● What to produce
Put every line of the material below into a JSON list of strings, one string per line, with blank lines skipped. Leave the pictures out of the list.
━━━━━ Record set
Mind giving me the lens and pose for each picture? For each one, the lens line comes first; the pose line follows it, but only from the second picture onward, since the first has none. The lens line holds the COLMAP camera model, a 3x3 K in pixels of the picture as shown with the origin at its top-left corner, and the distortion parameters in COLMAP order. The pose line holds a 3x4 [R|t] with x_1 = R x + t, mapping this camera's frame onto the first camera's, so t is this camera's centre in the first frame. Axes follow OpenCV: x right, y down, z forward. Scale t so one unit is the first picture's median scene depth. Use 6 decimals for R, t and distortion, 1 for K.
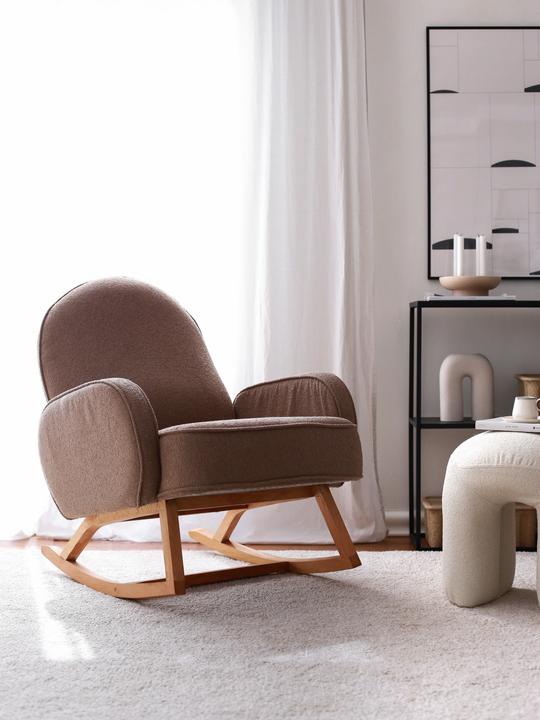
lens RADIAL K [[1202.6, 0, 270.0], [0, 1202.6, 360.0], [0, 0, 1]] dist [-0.123701, -0.002550]
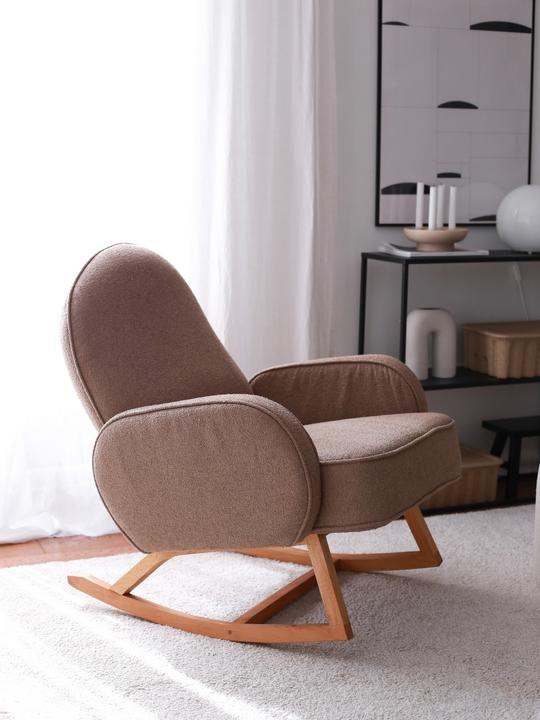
lens RADIAL K [[1202.6, 0, 270.0], [0, 1202.6, 360.0], [0, 0, 1]] dist [-0.123701, -0.002550]
pose [[0.903151, -0.058027, 0.425383, -0.449007], [-0.001822, 0.990297, 0.138956, -0.120646], [-0.429319, -0.126274, 0.894282, 0.233013]]
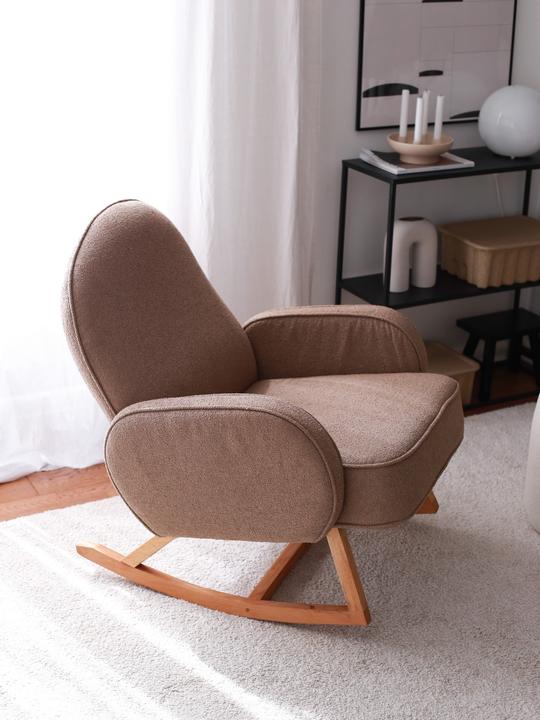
lens RADIAL K [[1202.6, 0, 270.0], [0, 1202.6, 360.0], [0, 0, 1]] dist [-0.123701, -0.002550]
pose [[0.861133, -0.174767, 0.477395, -0.495050], [-0.009293, 0.933484, 0.358498, -0.293479], [-0.508294, -0.313151, 0.802230, 0.328322]]
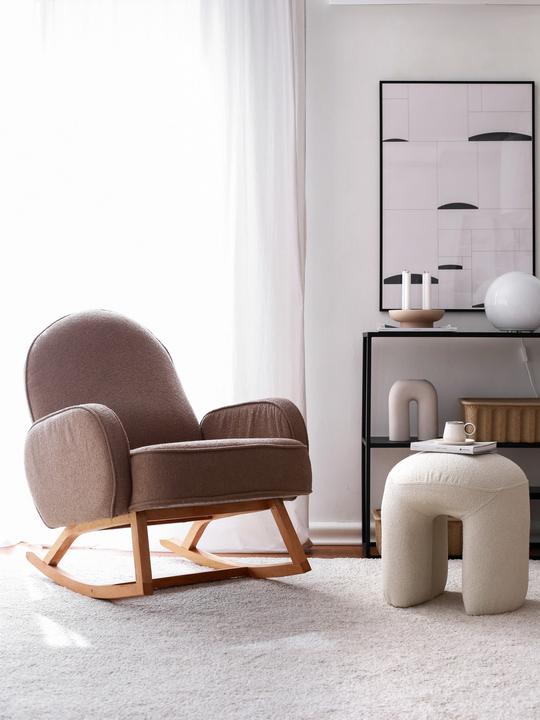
lens RADIAL K [[1202.6, 0, 270.0], [0, 1202.6, 360.0], [0, 0, 1]] dist [-0.123701, -0.002550]
pose [[0.999931, 0.004255, 0.010953, 0.024791], [-0.004167, 0.999959, -0.008090, -0.016978], [-0.010987, 0.008044, 0.999907, -0.127054]]
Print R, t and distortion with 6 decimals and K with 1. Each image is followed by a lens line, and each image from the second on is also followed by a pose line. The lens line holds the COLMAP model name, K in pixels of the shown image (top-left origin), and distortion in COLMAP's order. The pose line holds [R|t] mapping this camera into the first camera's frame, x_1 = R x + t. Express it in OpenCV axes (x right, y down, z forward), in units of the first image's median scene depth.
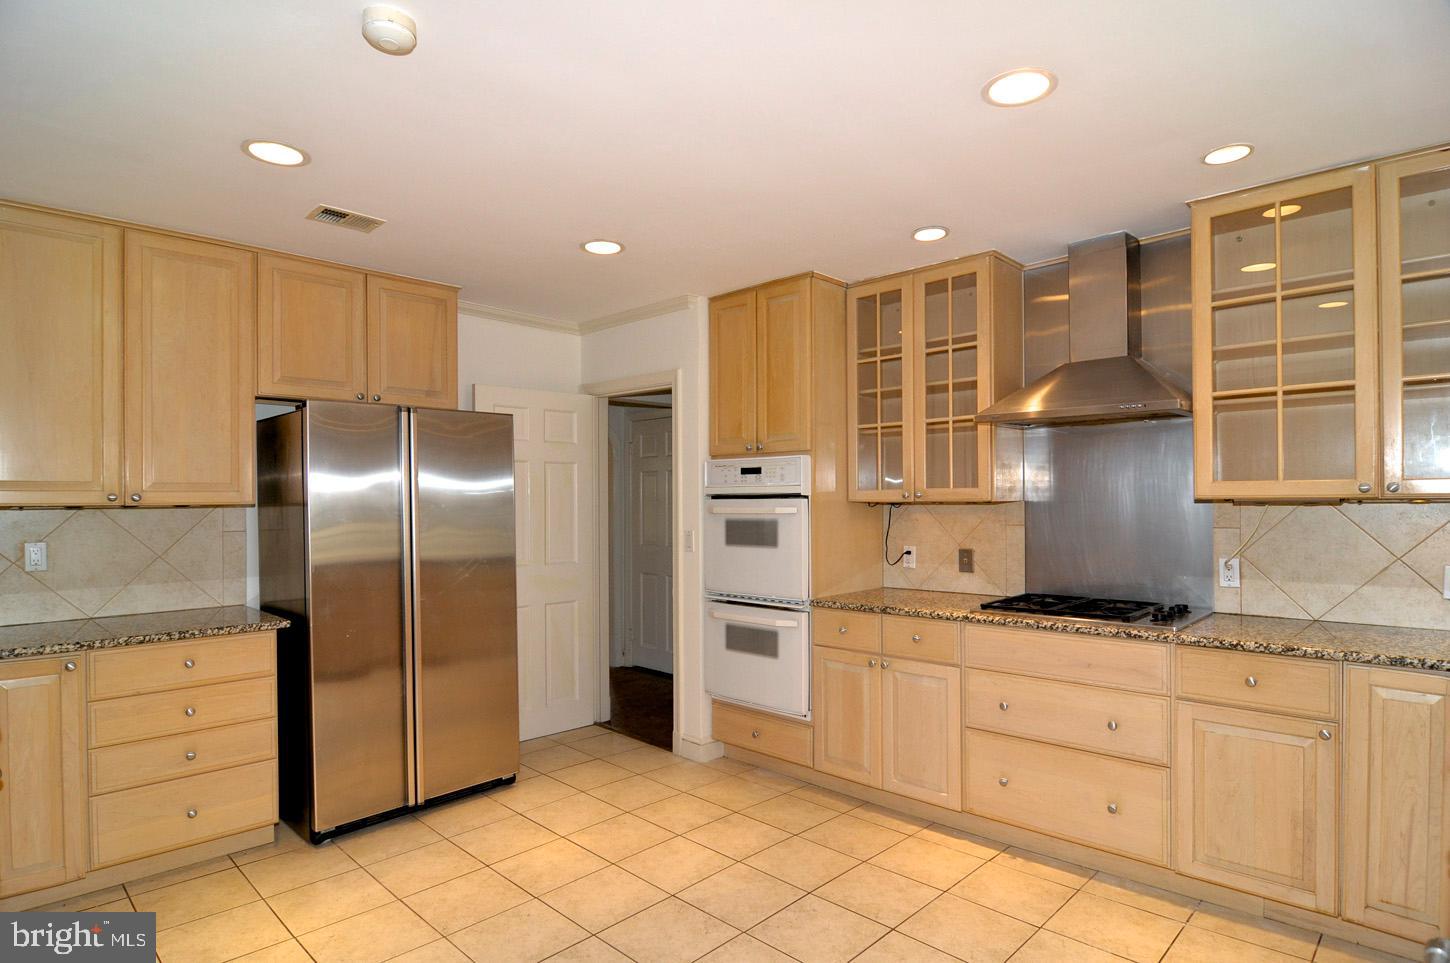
lens RADIAL K [[801.7, 0, 723.1], [0, 801.7, 476.9], [0, 0, 1]] dist [-0.025955, -0.001403]
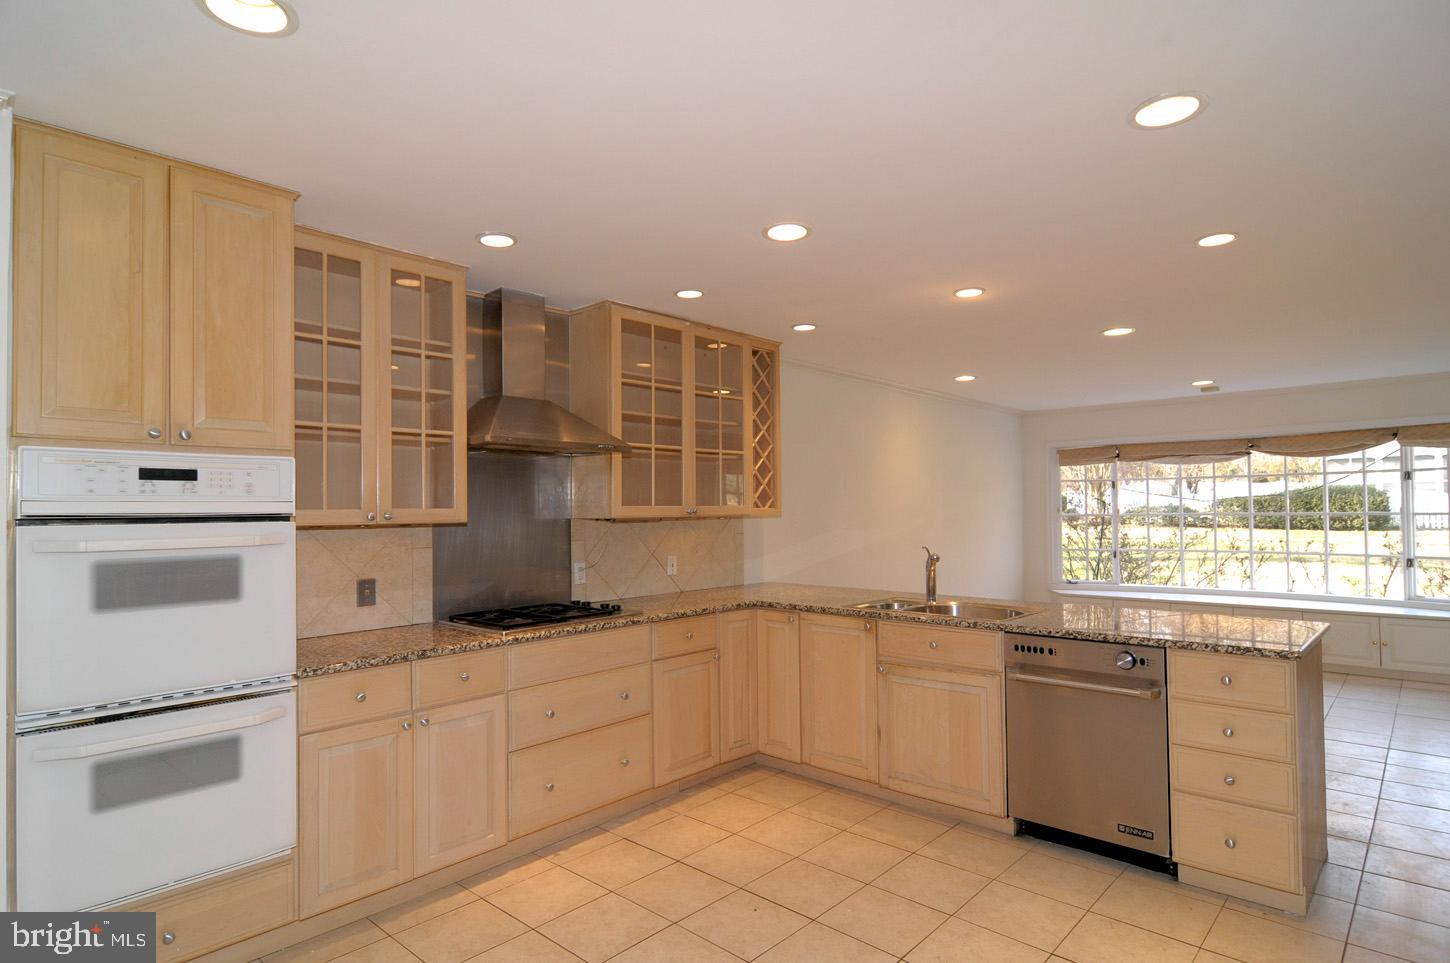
lens RADIAL K [[757.2, 0, 722.6], [0, 757.2, 486.8], [0, 0, 1]] dist [-0.001353, -0.001014]
pose [[-0.038454, 0.041259, 0.998408, -0.559061], [-0.016584, 0.998983, -0.041921, 0.019049], [-0.999123, -0.018170, -0.037731, 0.674347]]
━━━━━━━━━━
● Task response
[
  "Mind giving me the lens and pose for each picture? For each one, the lens line comes first; the pose line follows it, but only from the second picture onward, since the first has none. The lens line holds the COLMAP camera model, a 3x3 K in pixels of the picture as shown with the origin at its top-left corner, and the distortion parameters in COLMAP order. The pose line holds a 3x4 [R|t] with x_1 = R x + t, mapping this camera's frame onto the first camera's, so t is this camera's centre in the first frame. Axes follow OpenCV: x right, y down, z forward. Scale t so one unit is the first picture's median scene depth. Use 6 decimals for R, t and distortion, 1 for K.",
  "lens RADIAL K [[1202.6, 0, 270.0], [0, 1202.6, 360.0], [0, 0, 1]] dist [-0.123701, -0.002550]",
  "lens RADIAL K [[1202.6, 0, 270.0], [0, 1202.6, 360.0], [0, 0, 1]] dist [-0.123701, -0.002550]",
  "pose [[0.903151, -0.058027, 0.425383, -0.449007], [-0.001822, 0.990297, 0.138956, -0.120646], [-0.429319, -0.126274, 0.894282, 0.233013]]",
  "lens RADIAL K [[1202.6, 0, 270.0], [0, 1202.6, 360.0], [0, 0, 1]] dist [-0.123701, -0.002550]",
  "pose [[0.861133, -0.174767, 0.477395, -0.495050], [-0.009293, 0.933484, 0.358498, -0.293479], [-0.508294, -0.313151, 0.802230, 0.328322]]",
  "lens RADIAL K [[1202.6, 0, 270.0], [0, 1202.6, 360.0], [0, 0, 1]] dist [-0.123701, -0.002550]",
  "pose [[0.999931, 0.004255, 0.010953, 0.024791], [-0.004167, 0.999959, -0.008090, -0.016978], [-0.010987, 0.008044, 0.999907, -0.127054]]",
  "Print R, t and distortion with 6 decimals and K with 1. Each image is followed by a lens line, and each image from the second on is also followed by a pose line. The lens line holds the COLMAP model name, K in pixels of the shown image (top-left origin), and distortion in COLMAP's order. The pose line holds [R|t] mapping this camera into the first camera's frame, x_1 = R x + t. Express it in OpenCV axes (x right, y down, z forward), in units of the first image's median scene depth.",
  "lens RADIAL K [[801.7, 0, 723.1], [0, 801.7, 476.9], [0, 0, 1]] dist [-0.025955, -0.001403]",
  "lens RADIAL K [[757.2, 0, 722.6], [0, 757.2, 486.8], [0, 0, 1]] dist [-0.001353, -0.001014]",
  "pose [[-0.038454, 0.041259, 0.998408, -0.559061], [-0.016584, 0.998983, -0.041921, 0.019049], [-0.999123, -0.018170, -0.037731, 0.674347]]"
]